Debate sobre o aumento dos casos de violência doméstica durante a quarentena

Enviada em 03/10/2020

No filme norte americano “Millenium: a garota na teia da aranha”, Lisbeth Salander, é uma mulher que sofreu a infância inteira com o abuso sexual por parte de seu pai e quando adulta luta como anti-heroína, salvando mulheres que eram violentadas em suas casas por seus próprios maridos. Não muito longe do universo cinematográfico, no Brasil, a história não é muito diferente, visto que muitas mulheres, principalmente durante a pandemia do novo coronavírus, onde o recomendado é que todos permaneçam em suas casas, sofrem abusos domésticos. Este cenário nefasto ocorre não só pela falta de uma rede de apoio criada pelo Estado, mas também pelo machismo, historicamente presente na sociedade brasileira. Um bom exemplo é a frase: “em briga de marido e mulher não se mete a colher”. Portanto, não é razoável que a questão do abuso doméstico sofrido pelas mulheres, especialmente durante a pandemia, seja tratada com descaso.

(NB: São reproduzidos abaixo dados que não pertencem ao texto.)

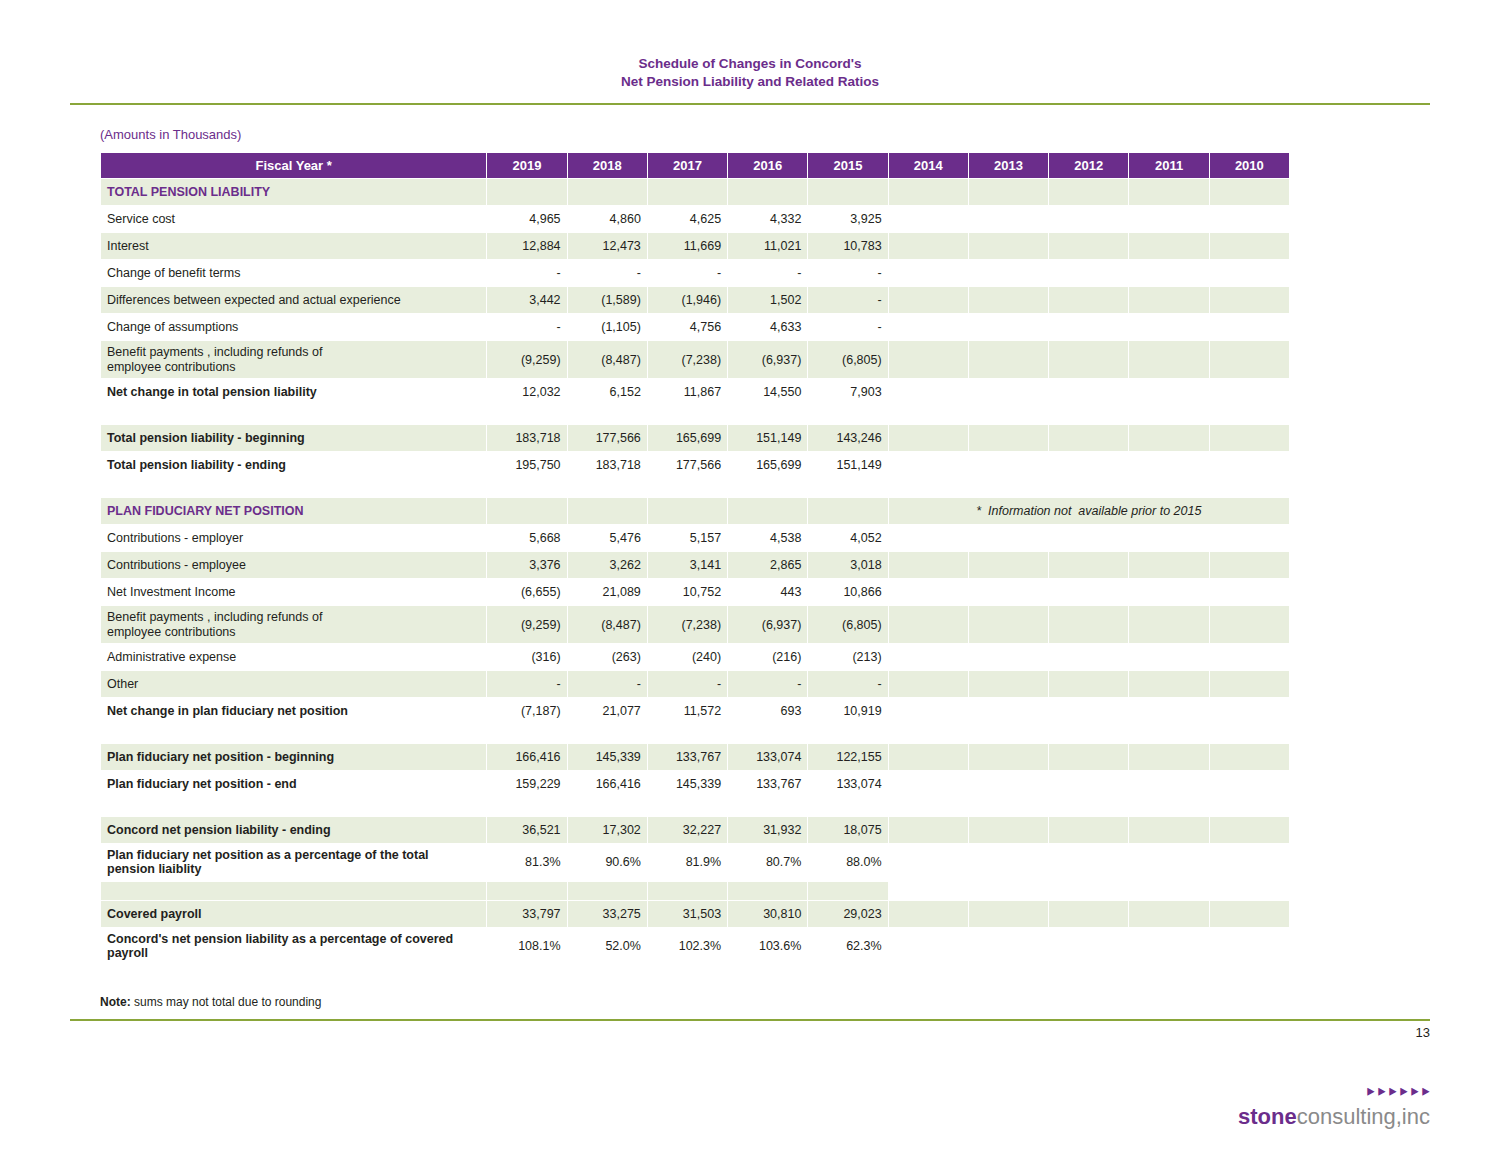Schedule of Changes in Concord's
Net Pension Liability and Related Ratios
(Amounts in Thousands)
| Fiscal Year * | 2019 | 2018 | 2017 | 2016 | 2015 | 2014 | 2013 | 2012 | 2011 | 2010 |
| --- | --- | --- | --- | --- | --- | --- | --- | --- | --- | --- |
| TOTAL PENSION LIABILITY | | | | | | | | | | |
| Service cost | 4,965 | 4,860 | 4,625 | 4,332 | 3,925 | | | | | |
| Interest | 12,884 | 12,473 | 11,669 | 11,021 | 10,783 | | | | | |
| Change of benefit terms | - | - | - | - | - | | | | | |
| Differences between expected and actual experience | 3,442 | (1,589) | (1,946) | 1,502 | - | | | | | |
| Change of assumptions | - | (1,105) | 4,756 | 4,633 | - | | | | | |
| Benefit payments , including refunds of employee contributions | (9,259) | (8,487) | (7,238) | (6,937) | (6,805) | | | | | |
| Net change in total pension liability | 12,032 | 6,152 | 11,867 | 14,550 | 7,903 | | | | | |
| Total pension liability - beginning | 183,718 | 177,566 | 165,699 | 151,149 | 143,246 | | | | | |
| Total pension liability - ending | 195,750 | 183,718 | 177,566 | 165,699 | 151,149 | | | | | |
| PLAN FIDUCIARY NET POSITION | | | | | | * Information not available prior to 2015 |
| Contributions - employer | 5,668 | 5,476 | 5,157 | 4,538 | 4,052 | | | | | |
| Contributions - employee | 3,376 | 3,262 | 3,141 | 2,865 | 3,018 | | | | | |
| Net Investment Income | (6,655) | 21,089 | 10,752 | 443 | 10,866 | | | | | |
| Benefit payments , including refunds of employee contributions | (9,259) | (8,487) | (7,238) | (6,937) | (6,805) | | | | | |
| Administrative expense | (316) | (263) | (240) | (216) | (213) | | | | | |
| Other | - | - | - | - | - | | | | | |
| Net change in plan fiduciary net position | (7,187) | 21,077 | 11,572 | 693 | 10,919 | | | | | |
| Plan fiduciary net position - beginning | 166,416 | 145,339 | 133,767 | 133,074 | 122,155 | | | | | |
| Plan fiduciary net position - end | 159,229 | 166,416 | 145,339 | 133,767 | 133,074 | | | | | |
| Concord net pension liability - ending | 36,521 | 17,302 | 32,227 | 31,932 | 18,075 | | | | | |
| Plan fiduciary net position as a percentage of the total pension liaiblity | 81.3% | 90.6% | 81.9% | 80.7% | 88.0% | | | | | |
| Covered payroll | 33,797 | 33,275 | 31,503 | 30,810 | 29,023 | | | | | |
| Concord's net pension liability as a percentage of covered payroll | 108.1% | 52.0% | 102.3% | 103.6% | 62.3% | | | | | |
Note: sums may not total due to rounding
13
‣‣‣‣‣‣
stoneconsulting,inc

Segundo dados do Tribunal de Justiça do Rio de Janeiro, em março, no início da quarentena, o número de denúncias teve um aumento de 50%, no entanto, apesar desse grande volume, o aumento da violência doméstica escapa das estatísticas dos órgãos de segurança pública, uma vez que a vítima fica impedida de fazer o boletim de ocorrência na delegacia, devido ao isolamento social. É nesse momento que os canais de denúncia, como o 180 e 190 são a melhor opção para as vítimas, embora muitas acabem por não denunciarem seus agressores, por medo ou por terem sido ameaçadas pelos mesmos. Enfim, falta o amparo do Estado, tanto jurídico quanto psicológico, para a vítima.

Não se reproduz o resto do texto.